§ **SET OF TASKS**
A) Check each statement against the Rashmi Metaliks rating rationale. For each one, answer yes or no and quote the exact words from the rationale that decide it.
(i) The outlook on the long-term bank loan facilities was revised from 'Stable' to 'Positive'.
(ii) The company had external debt as on March 31, 2020.
(iii) Average bank limit usage was around 40% in the 12 months through January 2021.
B) Continue the Rashmi Metaliks rating rationale, starting right after its last sentence, which ends "Unencumbered liquid funds were Rs 402 crore as on March 31, 2020."

§ **TEXT EXCERPT**
════════

Rating Rationale
April 30, 2021 | Mumbai
Rashmi Metaliks Limited
Ratings reaffirmed at 'CRISIL A / CRISIL A1 '; outlook revised to 'Positive'
 
Rating Action
Total Bank Loan Facilities RatedRs.175 Crore
Long Term RatingCRISIL A/Positive (Outlook revised from 'Stable' and rating reaffirmed)
Short Term RatingCRISIL A1 (Reaffirmed)
1 crore = 10 million
Refer to Annexure for Details of Instruments & Bank Facilities

Detailed Rationale

CRISIL Ratings has revised its rating outlook on the long-term bank loan facilities of Rashmi Metaliks Ltd (RML; part of the Rashmi group) to ‘Positive’ from ‘Stable’ while reaffirming the rating at CRISIL A’; the short-term rating has been reaffirmed at CRISIL A1’

 

The outlook revision reflects steady improvement in the credit risk profile, which is expected to sustain, backed by a better business risk profile and a sound financial risk profile, particularly liquidity. Revenue had a compound annual growth rate (CAGR) of above 40% over the three fiscals through 2021 to an estimated Rs 10,000 crore from Rs 3,085 crore in fiscal 2017; the growth is likely to be sustained. This was driven by continuous capacity addition over this period. Currently, the company has net manufacturing capacity of around 1,09,93,800 tonne per annum (including intermediate goods). Earlier, due to the Covid-19 pandemic-induced supply chain issue, a decline in revenue was expected in fiscal 2021. However, revenue is estimated to have risen by around 10% in fiscal 2021 compared with the previous fiscal. This was driven by an increase in sales volume of iron ore pellets and overall increase in realisation prices due to heathy international demand in the first half and pick up of demand in the domestic market in the second half of fiscal 2021.

 

Also, the operating margin has remained healthy at 16.7-18.1% in the three fiscals through 2020. Further, towards the end of fiscal 2020, the group had substantially increased its inventory of raw material (to nine months) as iron ore mines were due to conduct auctions. This has benefited the group in fiscal 2021 where raw material prices increased significantly, thus benefitting profitability. The improvement in the business risk profile is expected to be sustained over the medium term.

 

The financial risk profile has remained healthy with a substantial networth of Rs 5,264 crore and nil external debt as on March 31, 2020 (estimated at around Rs 6,282 crore and nil respectively as on March 31, 2021) Working capital requirement was mainly financed through internal sources and unsecured loans from related parties. This helped to sustain robust debt protection metrics as indicated by the interest coverage ratio of above 21 times and net cash accrual to adjusted debt ratio of above 2 times in fiscal 2020 and estimated to have sustained in fiscal 2021. Liquidity is also comfortable, with average bank limit usage of around 14% (limit of Rs 238 crore) in the 12 months through January 2021. Unencumbered liquid funds were Rs 402 crore as on March 31, 2020.

════════

§ **DATASET CONTENT**
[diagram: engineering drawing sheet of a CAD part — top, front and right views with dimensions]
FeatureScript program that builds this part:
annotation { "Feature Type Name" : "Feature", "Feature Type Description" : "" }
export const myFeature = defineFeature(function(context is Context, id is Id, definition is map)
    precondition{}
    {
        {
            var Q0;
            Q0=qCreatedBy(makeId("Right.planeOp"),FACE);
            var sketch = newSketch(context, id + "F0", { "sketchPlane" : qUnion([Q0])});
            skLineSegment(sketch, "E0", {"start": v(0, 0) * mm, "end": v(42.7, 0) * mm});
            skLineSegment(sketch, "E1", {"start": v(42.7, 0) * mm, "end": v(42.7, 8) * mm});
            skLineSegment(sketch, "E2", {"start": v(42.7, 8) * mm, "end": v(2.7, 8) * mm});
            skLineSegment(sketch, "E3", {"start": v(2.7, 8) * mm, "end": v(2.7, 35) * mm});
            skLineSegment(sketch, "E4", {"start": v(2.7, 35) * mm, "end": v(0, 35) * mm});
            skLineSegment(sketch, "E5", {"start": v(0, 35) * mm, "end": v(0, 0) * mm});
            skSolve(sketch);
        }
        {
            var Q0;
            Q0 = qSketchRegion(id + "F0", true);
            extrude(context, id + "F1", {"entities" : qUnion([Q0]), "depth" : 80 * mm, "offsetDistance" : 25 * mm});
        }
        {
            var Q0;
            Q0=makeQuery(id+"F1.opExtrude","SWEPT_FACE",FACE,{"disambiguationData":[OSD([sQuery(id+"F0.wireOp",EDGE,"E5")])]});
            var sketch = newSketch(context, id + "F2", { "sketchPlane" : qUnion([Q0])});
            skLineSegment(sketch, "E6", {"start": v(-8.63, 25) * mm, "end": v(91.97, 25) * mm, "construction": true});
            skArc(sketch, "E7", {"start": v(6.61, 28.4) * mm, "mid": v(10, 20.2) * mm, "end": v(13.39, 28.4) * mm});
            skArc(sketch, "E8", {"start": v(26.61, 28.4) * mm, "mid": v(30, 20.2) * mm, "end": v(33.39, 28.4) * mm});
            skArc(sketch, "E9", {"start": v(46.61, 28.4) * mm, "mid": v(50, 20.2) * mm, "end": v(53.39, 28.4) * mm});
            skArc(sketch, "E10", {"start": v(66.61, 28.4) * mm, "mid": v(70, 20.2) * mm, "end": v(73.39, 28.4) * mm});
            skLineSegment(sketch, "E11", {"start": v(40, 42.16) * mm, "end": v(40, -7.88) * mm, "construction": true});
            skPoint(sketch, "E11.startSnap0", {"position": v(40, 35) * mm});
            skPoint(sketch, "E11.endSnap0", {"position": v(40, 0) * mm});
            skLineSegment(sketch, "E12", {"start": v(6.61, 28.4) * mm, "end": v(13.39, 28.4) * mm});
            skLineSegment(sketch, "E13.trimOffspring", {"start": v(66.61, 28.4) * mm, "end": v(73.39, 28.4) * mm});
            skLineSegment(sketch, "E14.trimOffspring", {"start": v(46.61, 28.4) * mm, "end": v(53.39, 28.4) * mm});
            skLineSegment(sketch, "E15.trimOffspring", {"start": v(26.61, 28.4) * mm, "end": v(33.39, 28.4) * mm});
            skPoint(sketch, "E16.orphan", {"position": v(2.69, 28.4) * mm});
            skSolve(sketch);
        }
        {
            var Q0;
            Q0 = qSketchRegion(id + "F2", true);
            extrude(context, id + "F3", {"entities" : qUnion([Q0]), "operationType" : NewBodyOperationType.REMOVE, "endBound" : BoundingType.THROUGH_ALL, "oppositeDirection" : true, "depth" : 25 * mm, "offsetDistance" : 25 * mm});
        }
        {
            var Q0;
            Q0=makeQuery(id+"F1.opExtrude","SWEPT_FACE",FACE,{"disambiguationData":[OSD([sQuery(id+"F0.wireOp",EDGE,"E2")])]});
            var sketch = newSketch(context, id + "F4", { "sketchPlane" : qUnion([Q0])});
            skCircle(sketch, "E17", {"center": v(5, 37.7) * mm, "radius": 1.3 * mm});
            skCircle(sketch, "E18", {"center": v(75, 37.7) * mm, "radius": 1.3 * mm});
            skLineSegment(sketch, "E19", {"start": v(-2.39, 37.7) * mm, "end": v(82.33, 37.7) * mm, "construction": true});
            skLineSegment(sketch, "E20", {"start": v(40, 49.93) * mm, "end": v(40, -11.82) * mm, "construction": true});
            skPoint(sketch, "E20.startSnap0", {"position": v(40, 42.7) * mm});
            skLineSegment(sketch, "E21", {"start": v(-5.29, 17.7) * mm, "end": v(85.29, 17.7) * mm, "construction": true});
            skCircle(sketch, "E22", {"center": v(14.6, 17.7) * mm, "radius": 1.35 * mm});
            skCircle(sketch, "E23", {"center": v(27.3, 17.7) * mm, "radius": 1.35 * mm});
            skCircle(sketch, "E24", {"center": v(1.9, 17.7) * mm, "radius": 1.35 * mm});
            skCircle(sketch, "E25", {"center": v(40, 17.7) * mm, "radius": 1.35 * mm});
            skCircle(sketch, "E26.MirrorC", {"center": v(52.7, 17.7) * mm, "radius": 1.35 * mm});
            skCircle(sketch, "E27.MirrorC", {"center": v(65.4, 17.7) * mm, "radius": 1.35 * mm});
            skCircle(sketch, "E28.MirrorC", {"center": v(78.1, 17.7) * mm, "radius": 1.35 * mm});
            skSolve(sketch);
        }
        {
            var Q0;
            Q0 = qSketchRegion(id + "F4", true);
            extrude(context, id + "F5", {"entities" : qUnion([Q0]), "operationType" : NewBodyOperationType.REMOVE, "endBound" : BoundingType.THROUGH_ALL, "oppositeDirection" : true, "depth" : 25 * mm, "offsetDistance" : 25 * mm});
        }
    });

════════

§ **RESULTS FOR THE EXERCISE**
A)
(i) Yes: "revised its rating outlook on the long-term bank loan facilities of Rashmi Metaliks Ltd (RML; part of the Rashmi group) to ‘Positive’ from ‘Stable’"
(ii) No: "nil external debt as on March 31, 2020"
(iii) No: "average bank limit usage of around 14%"

B)
 

The ratings continue to reflect an established market position in the iron and steel industry, healthy operating efficiency and a robust financial risk profile. These strengths are partially offset by the ongoing dispute with South Eastern Railways (SER), and exposure to volatility in the prices of inputs and finished goods.

Analytical Approach

For arriving at the ratings, CRISIL has combined the business and financial risk profiles of RML, Orissa Metaliks Pvt Ltd (OMPL) and Rashmi Cement Ltd (RCL). Thats because all these companies, collectively referred to as the Rashmi group, have a common management, and significant operational and financial linkages.

 

Please refer Annexure - Details of consolidation, which captures the list of entities considered and their analytical treatment of consolidation

Key Rating Drivers & Detailed Description

Strengths

Established market position

The Rashmi group is one of the largest players in the iron and steel industry in eastern India. Over the years, it has also increased its foothold in global markets. Backed by the established market position, revenue reached about Rs 9,112 crore (on a consolidated basis) in fiscal 2020 from Rs 3,043 crore in fiscal 2019, at a CAGR of above 40%. Revenue should remain healthy over the medium term too, given the recent capacity expansion.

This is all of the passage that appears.